Professor Biggar, who heads the Oxford McDonald’s Center for Theology, Ethics and Public Life, is currently leading a project on ‘Ethics and Empire’, which analyzes the impact of the Great Imperial past. -Brittany.
In 2017, academics launched a scathing attack on Professor Biggar after suggesting that people should be “proud” of aspects of their imperialist past.
“Someone who was properly liberal should accept a decision with which he does not agree. Otherwise all we have is the expression of deep feelings and civil war, ”he said.
Why Oxford is the epicenter of the crisis
For some, this episode shed light on what many in Oxford have known for some time: that the university is no longer the stronghold of the institution it once was.
“Oxford’s exterior image is deeply misleading,” Don said. “Although it has this reputation of being a center of tradition, it is really not in all respects that counts in the end.
“There are still ancient customs in some colleges – wearing dresses for formal dinners, for example. But it’s nothing more than exterior dressings.

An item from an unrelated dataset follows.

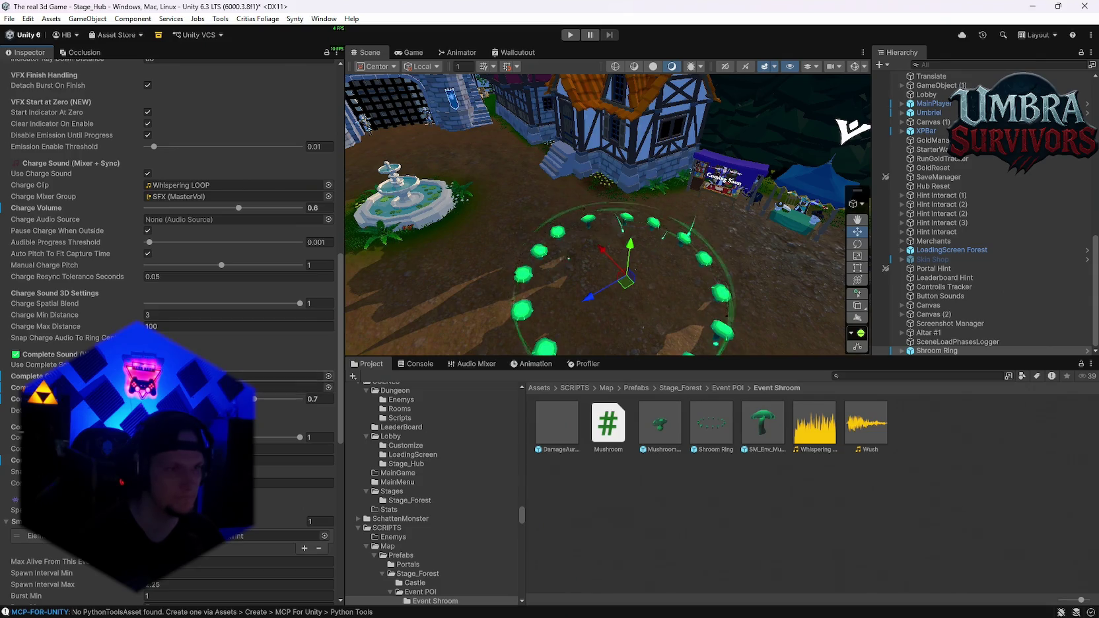
{"action": "scroll", "coordinate": [138, 468], "scroll_direction": "up", "scroll_amount": 6}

“In terms of politics and political outlook, there is nothing traditional about Oxford anymore. With a few exceptions, Oxford’s guardians and fellows are politically on the left and in many cases very on the left.
He said this is part of a larger phenomenon, since academics tend to lean to the left. But this causes particular tension at a university like Oxford which is “likely to have ties to historical figures whom far-left academic staff despise.” He added: “This is the fundamental reason why Oxford in particular is the epicenter of this type of crisis.”
Culture changes from above
It is not just grassroots academics who display leftist tendencies. Some donations have noted that in the past decade almost all head of household positions have gone to “a Blairite, a former head of a quango, or someone from a left-wing media organization.” which means that the culture is also changing. from the top.
In recent years, former Guardian editor Alan Rusbridger, ex-BBC Radio 4 controller Mark Damazer and former Observer editor Will Hutton have all been appointed as heads of the college.
Next month David Isaac, the current chairman of the Equality and Human Rights Commission and former chairman of the Stonewall charity, will replace Professor Tunstall as Worcester provost.